[Material for this exercise Boundary: Start]

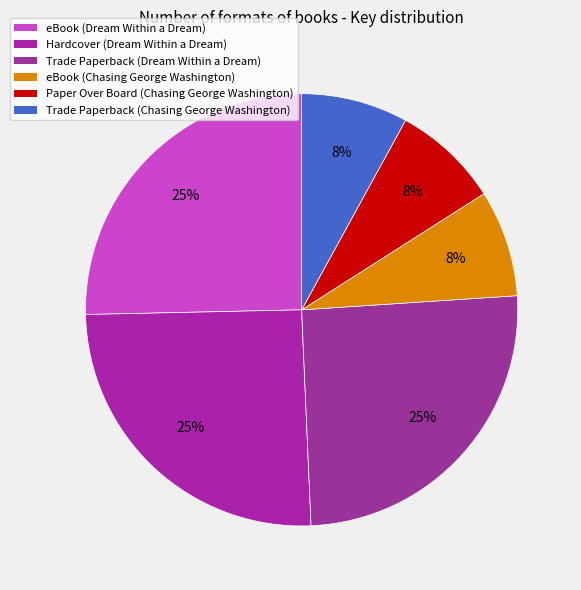

Count the number of slices in the pie.

6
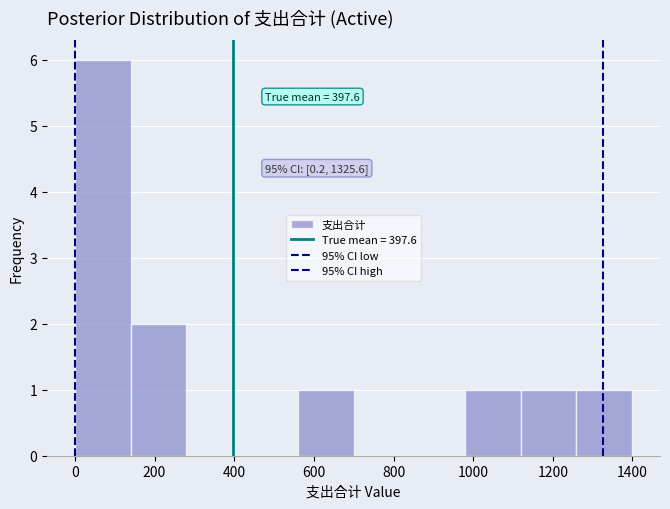

Over which range of the x-axis is the bar tallest?

0 to 140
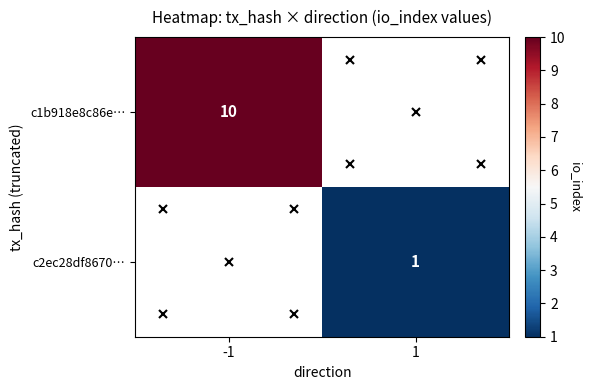

Is it true that c2ec28df8670… equals 1 at 1?

True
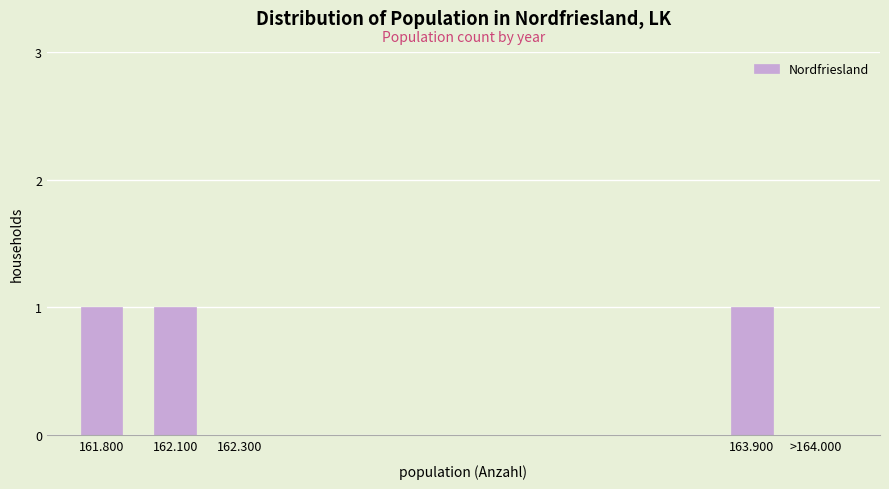

Reading right to left, extract all data points from this chart.

>164.000=0	163.900=1	162.300=0	162.100=1	161.800=1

[Material for this exercise Boundary: End]

◆ To do ◆
Quote verbatim everything from the line containing "Over which range" down through the end of the entries, omitting the pictures.

◆ Your response ◆
Over which range of the x-axis is the bar tallest?

0 to 140

Is it true that c2ec28df8670… equals 1 at 1?

True

Reading right to left, extract all data points from this chart.

>164.000=0	163.900=1	162.300=0	162.100=1	161.800=1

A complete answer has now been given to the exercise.